- Loretto Academy, c. 1910

Location
- 1447 E. 65th Street Chicago, Illinois United States 41°46′36.4″N 87°35′21.8″W﻿ / ﻿41.776778°N 87.589389°W

Information
- Religious affiliation: Roman Catholic
- Established: August 1906
- Closed: 1972
- Authority: Archdiocese of Chicago
- Oversight: Institute of the Blessed Virgin Mary
- Campus type: Urban

= Loretto Academy (Chicago) =

Loretto Academy of the Immaculate Conception in Woodlawn-Chicago is a former Catholic high school for girls in Chicago's Woodlawn neighborhood.

==History==
The school was established by the Loreto Sisters and opened in August 1906. The school admitted its first African-American students in 1949. As Woodlawn's demographics changed in the 1950s, the school's did as well.

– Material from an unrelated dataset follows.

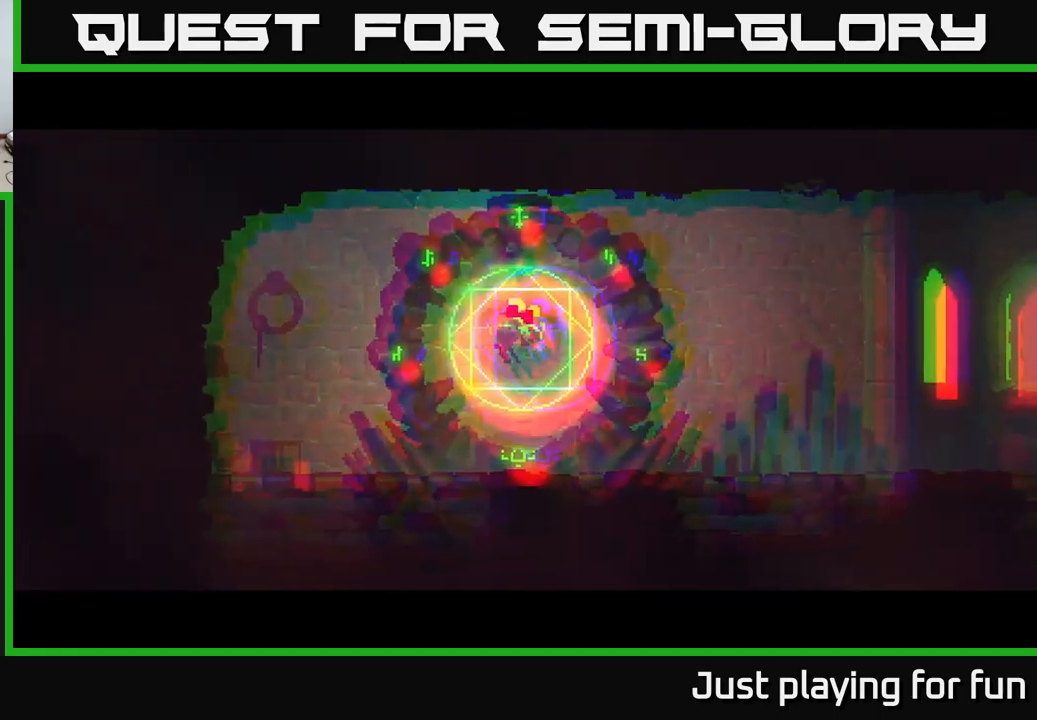
{"buttons": [], "left_stick": "right", "right_stick": "center", "events": []}
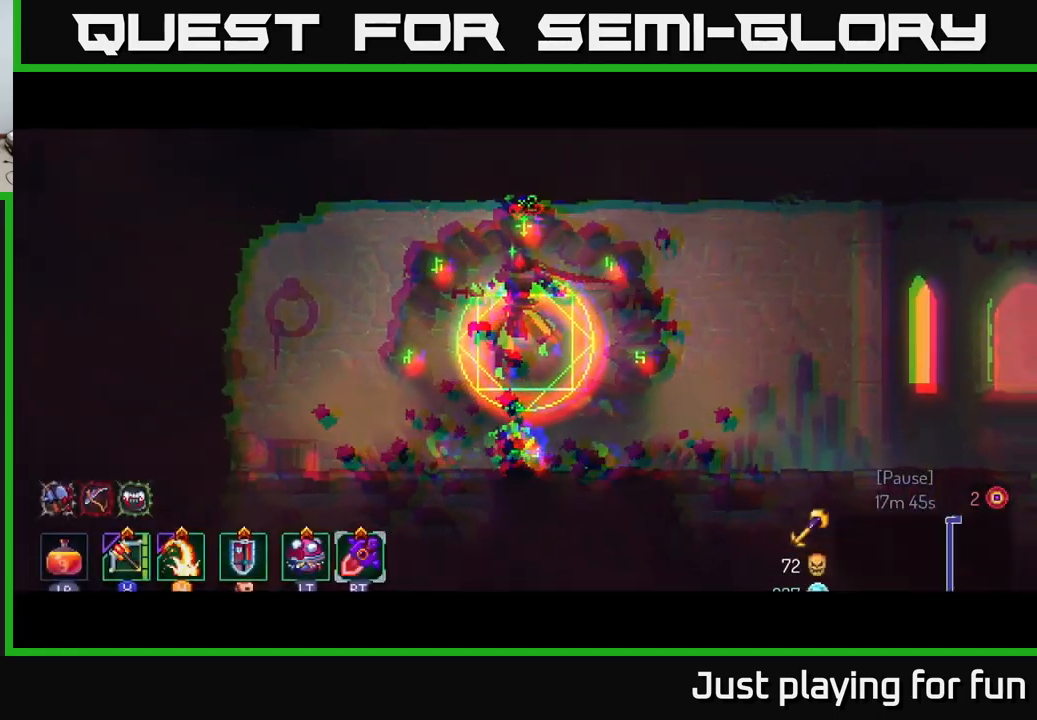
{"buttons": [], "left_stick": "right", "right_stick": "center", "events": []}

By 1960, it had only ten Euro-American students and by the early 1970s it had a completely African-American student body. The school closed in 1972. The building was sold to the Woodlawn Community Development Corporation and served as substance abuse treatment center called Entry House. Entry House closed in 2012, and the building was sold at a foreclosure auction on October 28, 2019. It was included in Preservation Chicago's 7 Most Endangered list in 2019.